Ein Bild mit Jetlag – das gibt es heute eigentlich gar nicht mehr. Bilder entstehen schnell und verbreiten sich schnell, seit es das Internet ermöglicht. Ruft man beispielsweise einen beliebigen Suchbegriff über Google-Bildsuche auf, dann erscheint sofort eine Art unkuratierte Ausstellung mit verschiedensten Bildern aus verschiedensten Kontexten.
Dieses scheinbar ungeordnete Nebeneinander interessiert mich.
Ich versuche, Bilder zu kombinieren, die sich möglicherweise nie in der Realität begegnen konnten, oder Objekte, die in verschiedenen Teilen der Welt zeitgleich entstehen und Ähnlichkeiten aufweisen, ohne miteinander zu interagieren. Dafür benutze ich digitale Fundstücke, eigene Bilder oder kunsthistorische Vorlagen.

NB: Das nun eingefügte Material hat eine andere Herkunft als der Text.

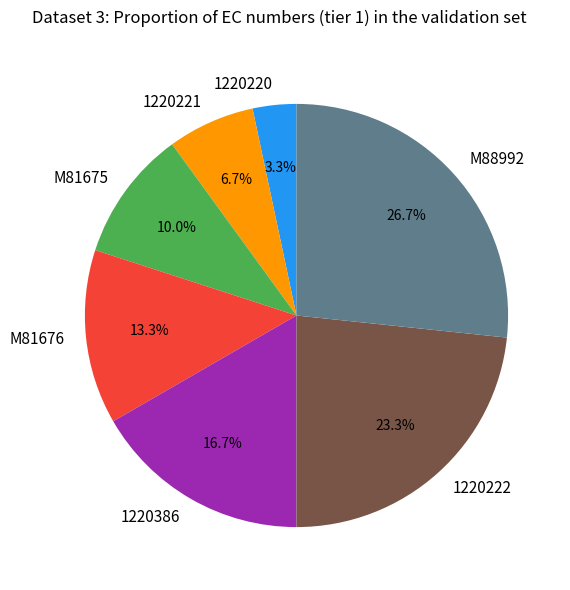

Count the number of slices in the pie.

7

Diese Methode dient mir als Filter. Ich muss entscheiden, welche Bilder mich so sehr interessieren, dass ich ihnen die Zeit widmen will, die es braucht, sie zu sticken. Die Stickerei dient der Verlangsamung und löscht Zeitlichkeit darüber hinaus auch inhaltlich aus - durch das Sticken wird den Bildern ihr zeitlicher und örtlicher Kontext genommen. Erst durch die gedehnte Zeit entstehen die Kombinationen in den Arbeiten.

So stehen die brutalistischen Bauten des Sozialismus plötzlich im Schwarzwald und Massaikrieger schauen fragend aus ihren Masken auf eine ungwohnt neue Umgebung, die süddeutschen Flößer finden sich auf einer Walinsel wieder, „bewaffnet“ nur mit den Palmen des christlichen Palmsonntagsrituals und Freud beobachtet aus seinem Sessel die Cheerleaderinnen, die dem Trommeltod zujubeln.